**Extracted entries:**
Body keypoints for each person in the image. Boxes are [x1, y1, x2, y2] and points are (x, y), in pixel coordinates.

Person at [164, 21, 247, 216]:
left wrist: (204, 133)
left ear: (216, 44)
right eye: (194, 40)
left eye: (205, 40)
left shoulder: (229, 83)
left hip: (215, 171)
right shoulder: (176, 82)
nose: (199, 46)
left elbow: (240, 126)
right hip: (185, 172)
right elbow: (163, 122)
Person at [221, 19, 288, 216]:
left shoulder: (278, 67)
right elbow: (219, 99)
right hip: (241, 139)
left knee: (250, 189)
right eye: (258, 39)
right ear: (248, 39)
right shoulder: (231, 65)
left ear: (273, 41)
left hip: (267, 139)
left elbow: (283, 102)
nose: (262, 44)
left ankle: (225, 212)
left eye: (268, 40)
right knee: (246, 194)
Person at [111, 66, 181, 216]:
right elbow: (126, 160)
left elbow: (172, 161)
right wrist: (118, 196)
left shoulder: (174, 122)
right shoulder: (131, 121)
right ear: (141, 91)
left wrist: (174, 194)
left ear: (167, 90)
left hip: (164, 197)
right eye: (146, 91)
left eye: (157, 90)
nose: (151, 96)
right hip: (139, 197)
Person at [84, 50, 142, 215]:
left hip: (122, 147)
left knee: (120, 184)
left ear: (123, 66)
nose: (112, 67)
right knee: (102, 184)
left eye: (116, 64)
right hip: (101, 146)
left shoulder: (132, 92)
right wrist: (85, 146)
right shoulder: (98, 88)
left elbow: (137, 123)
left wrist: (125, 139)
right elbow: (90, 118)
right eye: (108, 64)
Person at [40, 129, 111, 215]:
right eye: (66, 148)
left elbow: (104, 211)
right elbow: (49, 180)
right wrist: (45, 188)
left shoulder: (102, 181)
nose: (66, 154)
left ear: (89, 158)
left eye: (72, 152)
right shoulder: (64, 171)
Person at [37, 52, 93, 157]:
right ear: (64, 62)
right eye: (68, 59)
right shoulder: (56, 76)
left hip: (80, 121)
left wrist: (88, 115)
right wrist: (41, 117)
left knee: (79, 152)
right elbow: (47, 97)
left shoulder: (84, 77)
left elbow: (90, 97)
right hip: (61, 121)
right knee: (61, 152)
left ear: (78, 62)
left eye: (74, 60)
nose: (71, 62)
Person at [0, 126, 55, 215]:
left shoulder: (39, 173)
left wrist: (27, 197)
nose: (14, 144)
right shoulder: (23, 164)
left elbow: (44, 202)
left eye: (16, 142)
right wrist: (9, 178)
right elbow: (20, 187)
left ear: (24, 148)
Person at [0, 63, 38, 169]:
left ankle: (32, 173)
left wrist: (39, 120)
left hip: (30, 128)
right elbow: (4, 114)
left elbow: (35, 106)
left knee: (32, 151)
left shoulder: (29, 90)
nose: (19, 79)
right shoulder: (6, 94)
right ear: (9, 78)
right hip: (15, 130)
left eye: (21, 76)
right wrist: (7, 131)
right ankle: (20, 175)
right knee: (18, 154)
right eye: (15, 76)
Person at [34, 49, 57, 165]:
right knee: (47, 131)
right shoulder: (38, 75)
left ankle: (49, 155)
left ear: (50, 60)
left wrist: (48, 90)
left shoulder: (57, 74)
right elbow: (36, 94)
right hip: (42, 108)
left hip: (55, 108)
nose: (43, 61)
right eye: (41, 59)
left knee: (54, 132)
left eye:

**Assignment:** Of the entries above, repeat exactly the lines between the line with "left wrist: (125, 139)" and the line with "right shoulder: (56, 76)", inclusive, and no others.

**Result for this task:**
left wrist: (125, 139)
right elbow: (90, 118)
right eye: (108, 64)
Person at [40, 129, 111, 215]:
right eye: (66, 148)
left elbow: (104, 211)
right elbow: (49, 180)
right wrist: (45, 188)
left shoulder: (102, 181)
nose: (66, 154)
left ear: (89, 158)
left eye: (72, 152)
right shoulder: (64, 171)
Person at [37, 52, 93, 157]:
right ear: (64, 62)
right eye: (68, 59)
right shoulder: (56, 76)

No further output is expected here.